Un examen des pratiques de dépouillement et de simplicité volontaire dans l'art.
Comment peut-on assumer la pauvreté, comment la création est-elle perçue comme dénuement ? Il s'agit de vivre et de créer avec peu, mais aussi de mettre en commun nos ressources, outils, technologies. Dans un déplacement de la notion de richesse, « toute relation qui n'est pas complètement défigurée, y compris sans doute ce que la vie organique porte en elle de réconciliation, tout cela est don ». (Theodor Adorno,
Minima Moralia)
L'artiste peut travailler par choix avec un matériel désuet, low-tech, recyclé, bon marché. Tout le monde peut réaliser son œuvre, il est remplaçable – « disposable », comme on le dit des employés de banque. Il peut aussi travailler pour donner une voix aux exilés, aux réfugiés, aux « subalternes » (Spivak) ; explorer la condition des personnes sans statut politique, sans droits civiques, sans représentation historique. Qu'est-ce que la « vie nue » (Agamben) dans une société des technologies et de la consommation ? Les artistes s'identifiant aux sans-papiers, aux déportés, aux « sauvages », aux exclus, aux itinérants ? Après un demi-siècle, nous voulons réévaluer le projet de l'«
Arte Povera » (Celant), version 2.0, dans les arts, au théâtre ou dans la rue, contre la capitalisation des ressources – et des œuvres –, contre l'appropriation de la culture par le commercial et le politique. Nous tenons à travailler sous le radar des circuits de la valorisation cultuelle, à penser en retrait de notre prétention à appréhender le réel dans une société pseudorationnelle : la « pensée faible » (Vattimo). Pour le 40e anniversaire de la mort de
Pasolini (1975), nous souhaitons écouter ce qu'il tentait de nous dire : « J'ai la nostalgie des gens pauvres et vrais [...]. » (Furio Colombo, Gian Carolo Ferretti,
L'ultima intervista di Pasolini).
Dans le long débat entre la qualité et la quantité à partir de productions «
minimalistes » ayant
Malevitch comme précurseur, le dénuement confirme le « less is more » et propose le « rien » ou encore le « non-être », rejoignant le « pas fait » de
Robert Filliou. Les pratiques du moindre comme saufconduit dans la surenchère des produits et services sont un témoignage du civilisationnel et des obligations au sein d'une sorte de démesure où se confirme un repli nécessaire, peut-être même une inutilité... Les pratiques du peu comme affirmation d'un manque ?

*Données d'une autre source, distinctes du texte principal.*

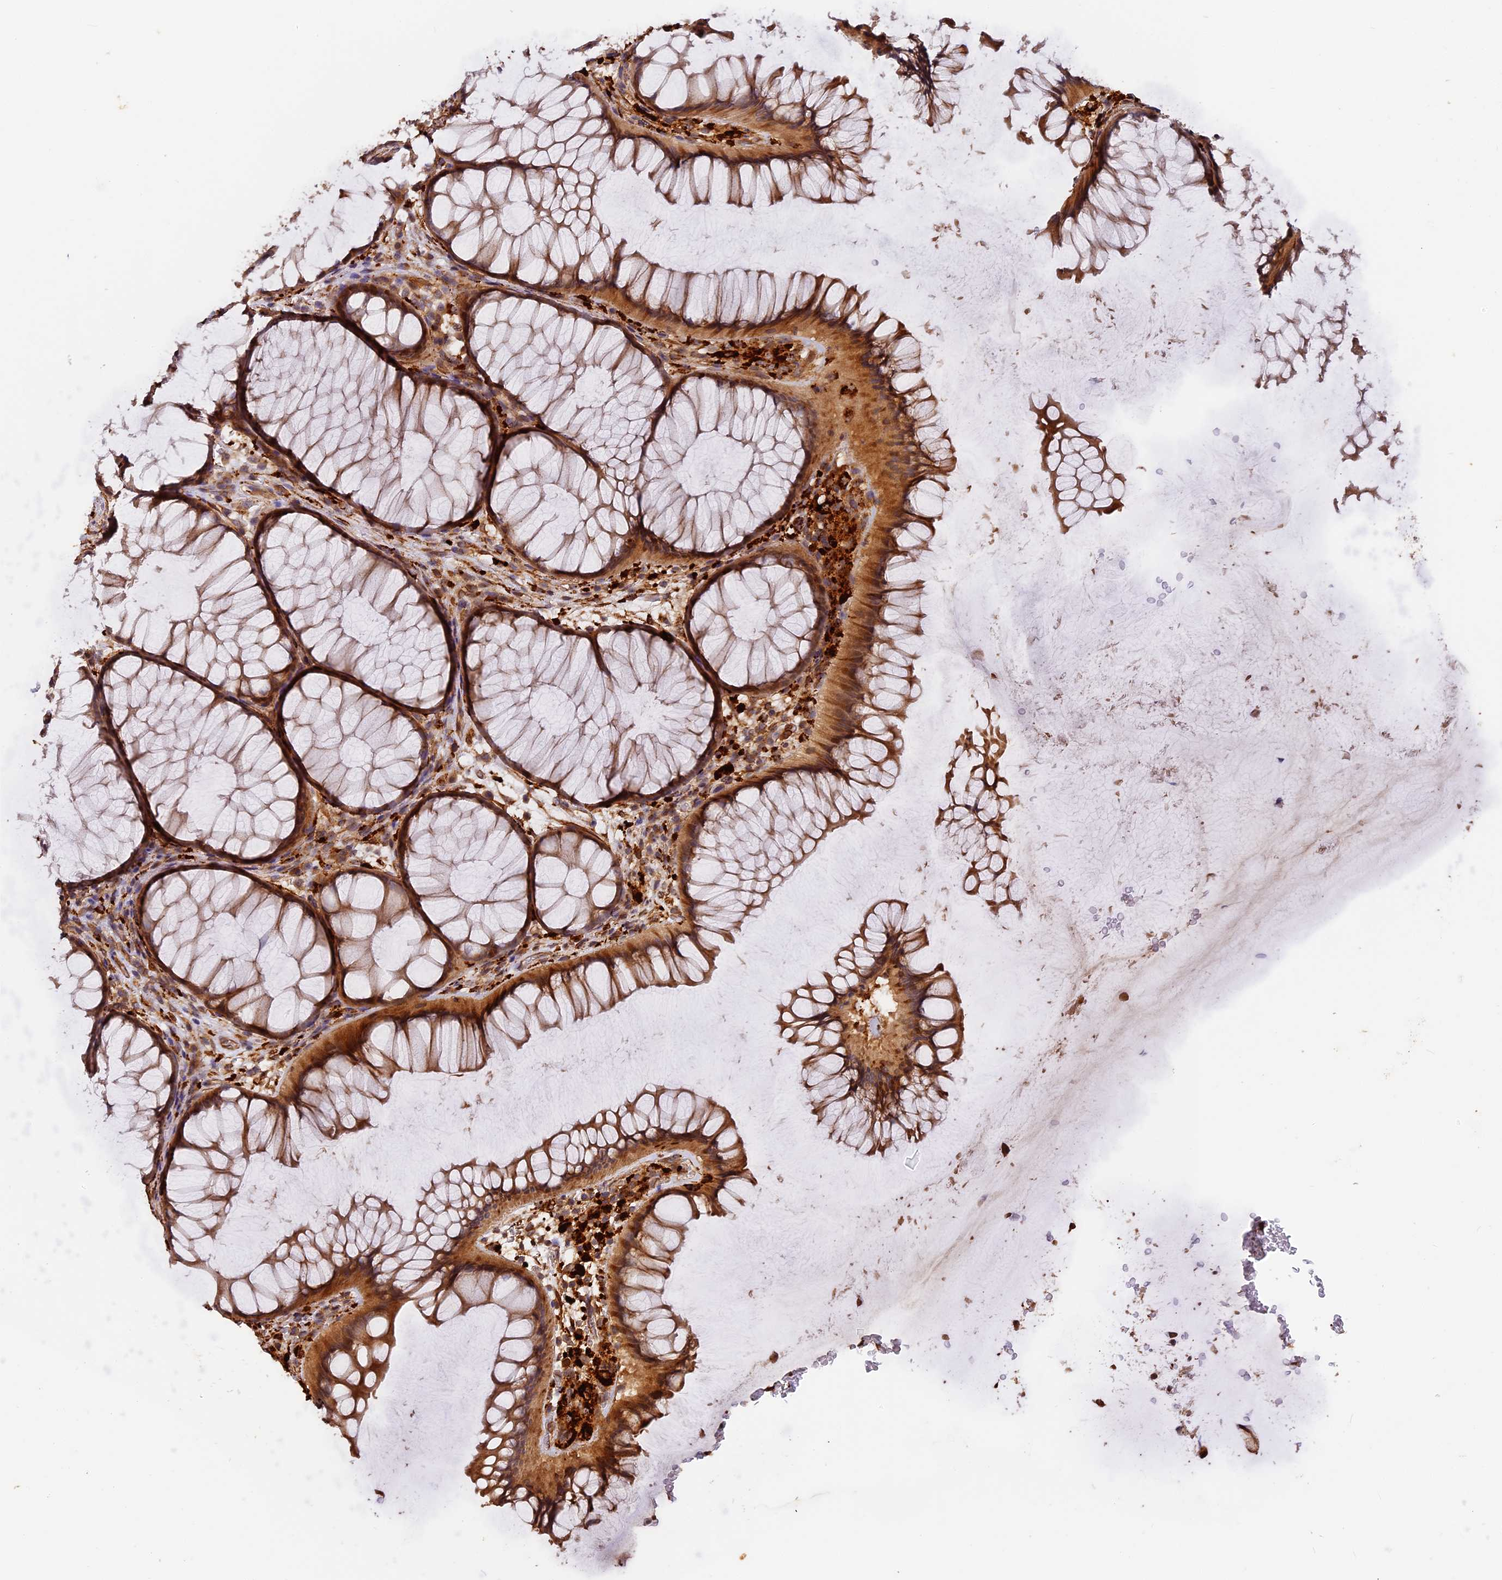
{"staining": {"intensity": "negative", "quantity": "none", "location": "none"}, "tissue": "colon", "cell_type": "Endothelial cells", "image_type": "normal", "snomed": [{"axis": "morphology", "description": "Normal tissue, NOS"}, {"axis": "topography", "description": "Colon"}], "caption": "Immunohistochemical staining of unremarkable human colon reveals no significant expression in endothelial cells. The staining was performed using DAB to visualize the protein expression in brown, while the nuclei were stained in blue with hematoxylin (Magnification: 20x).", "gene": "MMP15", "patient": {"sex": "female", "age": 82}}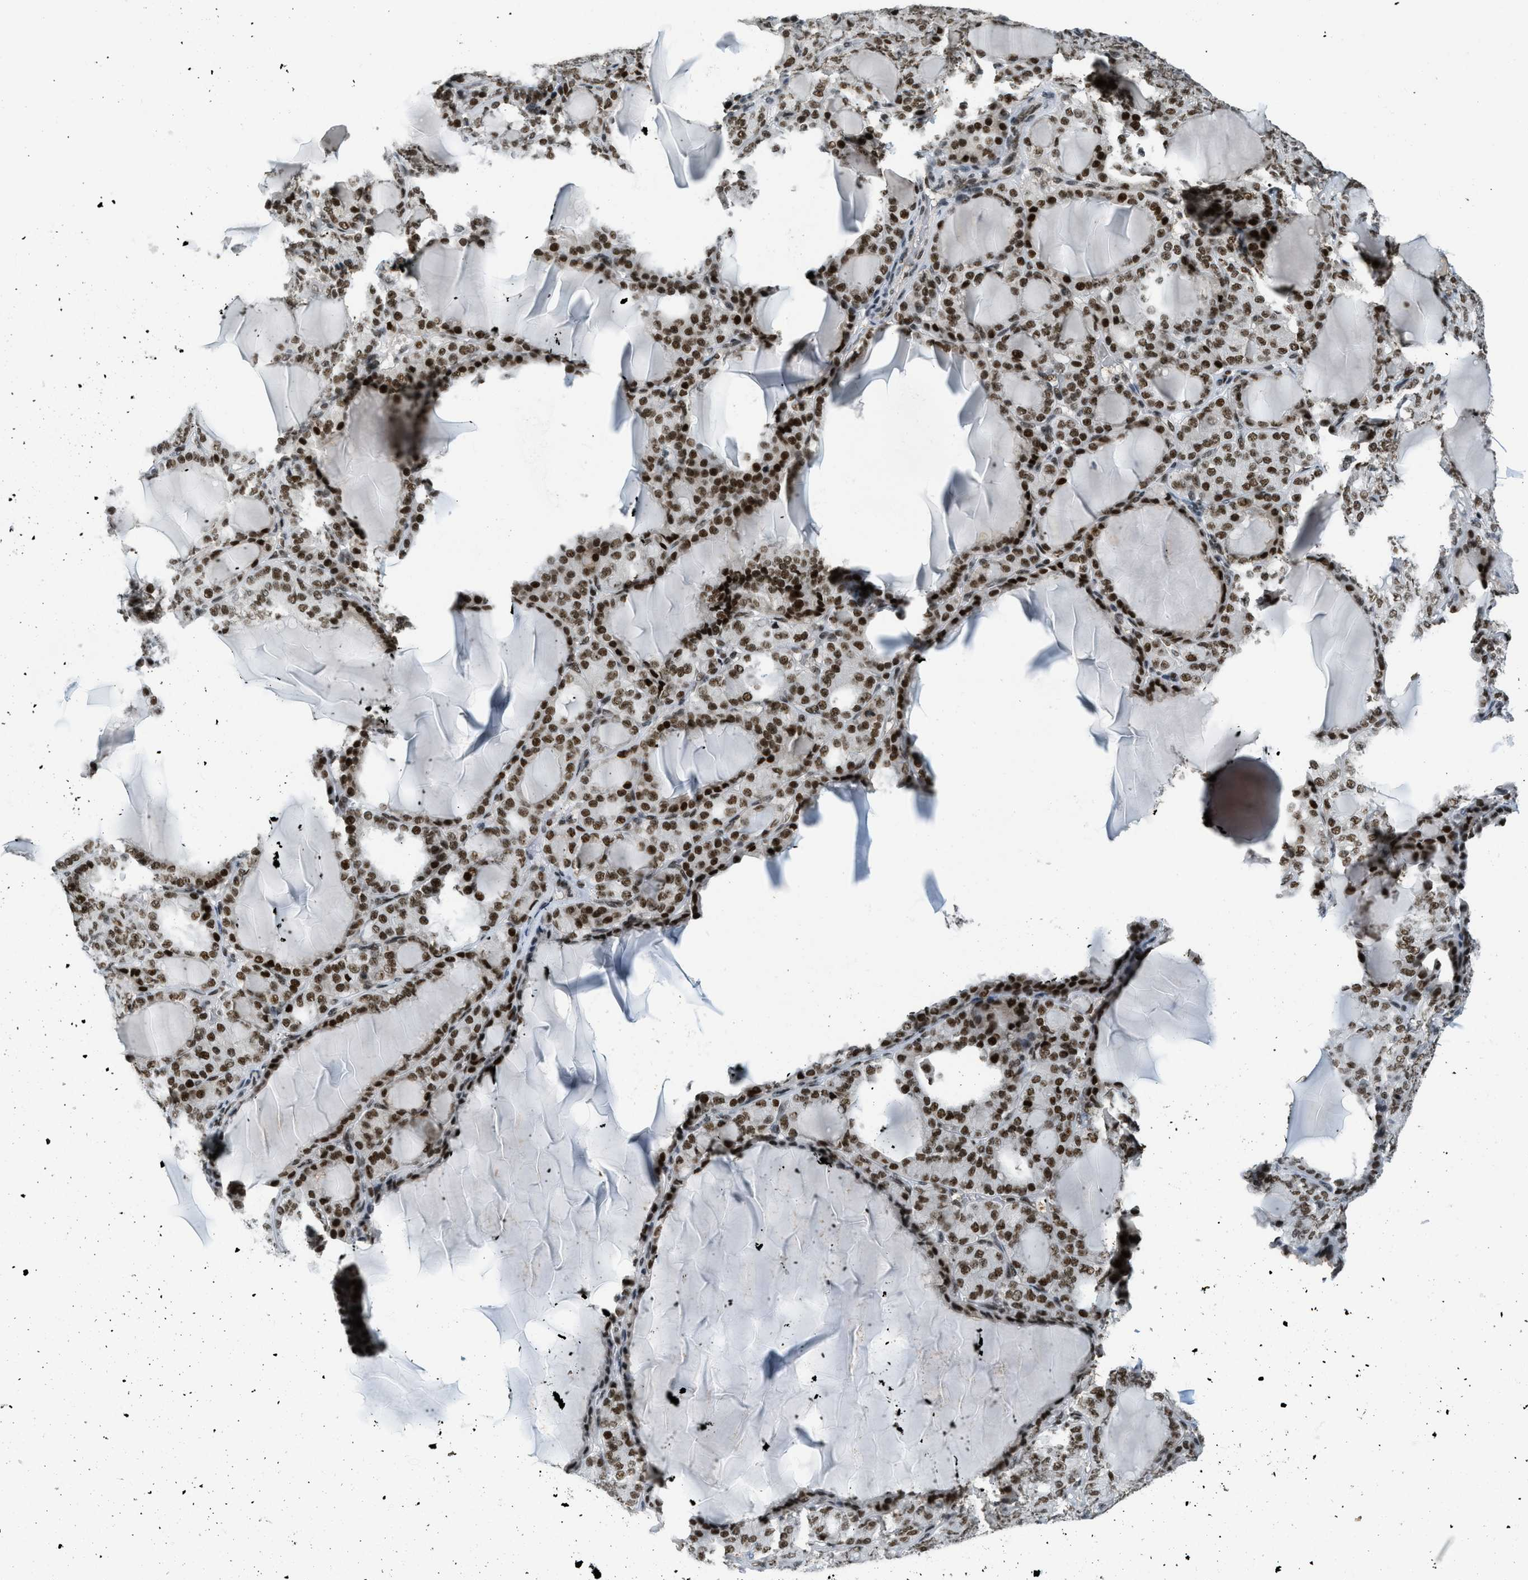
{"staining": {"intensity": "strong", "quantity": ">75%", "location": "nuclear"}, "tissue": "thyroid gland", "cell_type": "Glandular cells", "image_type": "normal", "snomed": [{"axis": "morphology", "description": "Normal tissue, NOS"}, {"axis": "topography", "description": "Thyroid gland"}], "caption": "Immunohistochemistry (IHC) micrograph of benign thyroid gland stained for a protein (brown), which shows high levels of strong nuclear staining in approximately >75% of glandular cells.", "gene": "URB1", "patient": {"sex": "female", "age": 28}}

Plusieurs auteurs commentent et réfléchissent sur ces pratiques du moindre.
Aussi, ce numéro d'
Inter, art actuel propose un retour sur la destruction de l'œuvre de
Jean-Pierre Raynaud par la Ville de Québec ainsi qu'une critique de la dernière édition de la Biennale de Venise et du Mois Multi à Québec.
Publié par les
Éditions Intervention (confondées par
Richard Martel à
Québec) trois fois par an depuis 1978,
Inter, art actuel (anciennement
Intervention) est un périodique culturel disséminant les diverses formes,
praxis et stratégies de l'art actuel –
performance, installation,
poésie, multimédia –, tout en interrogeant les rapports de l'art au social et au culturel, au politique et à l'éthique.
Couvrant différentes manifestations artistiques et mouvances politico-culturelles internationales, directement engagé dans le renouvellement du discours sur les pratiques éphémères et émergentes,
Inter, art actuel est une tribune qui invite artistes, critiques et penseurs de la culture à prendre position (sous la forme d'essais courts, de critiques documentées et approfondies, de dossiers et de reportages, de chroniques et de comptes rendus) sur les enjeux qui touchent les pratiques de l'art actuel ou de tout domaine connexe, ainsi que sur les transformations de nos sociétés, du rituel au virtuel.